The Flu
Been sick with the flu this week, spent most of it on my back on the couch or on my back in bed.
When you’re really sick, nothing matters, the kids, your spouse nothing. It’s kinda like being in labor. The intensity causes me to go into myself at the expense of everything else. As a mother, these moments are, in hindsight, a God-send. For a day or sometimes days on end, I am released of all planning, thinking, guilting, fear, and angst. It's a very strange place to be.

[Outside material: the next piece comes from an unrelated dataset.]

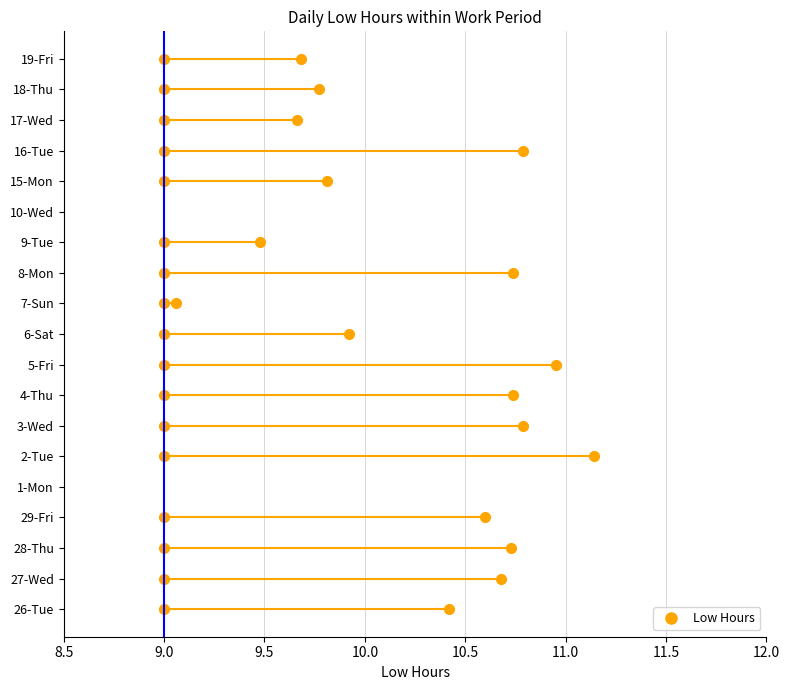

Reading left to right, what are all the values shown in this chart?

26-Tue=10.4	27-Wed=10.7	28-Thu=10.7	29-Fri=10.6	1-Mon=0.0	2-Tue=11.1	3-Wed=10.8	4-Thu=10.7	5-Fri=10.9	6-Sat=9.9	7-Sun=9.1	8-Mon=10.7	9-Tue=9.5	10-Wed=0.0	15-Mon=9.8	16-Tue=10.8	17-Wed=9.7	18-Thu=9.8	19-Fri=9.7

On Thursday, the flu showed its dominance and getting out of bed needed to include a strong desire to pee or an even stronger desire for one more layer to put on. I was going to die before my 2:00 doctor’s appointment. When I got dressed for the appointment, I put on underwear, something I seldom wear. I was sure I was going to be admitted to the hospital with the first case of avion bird flu and didn’t want to be in one of those back viewing gowns with no underwear on.
“Your fever is 107,” the doctor said
“See, I'm dying.” I thought
“It’s the flu.” she said.
“I know” I said, “I just wanted to make sure I wasn’t dying or anything.”
“You won’t,” she said
At home, underwear off, I crawled back into bed, knowing I would sleep deep, relieved that I wouldn't have the distinction of being the first person in the US to get the bird flu.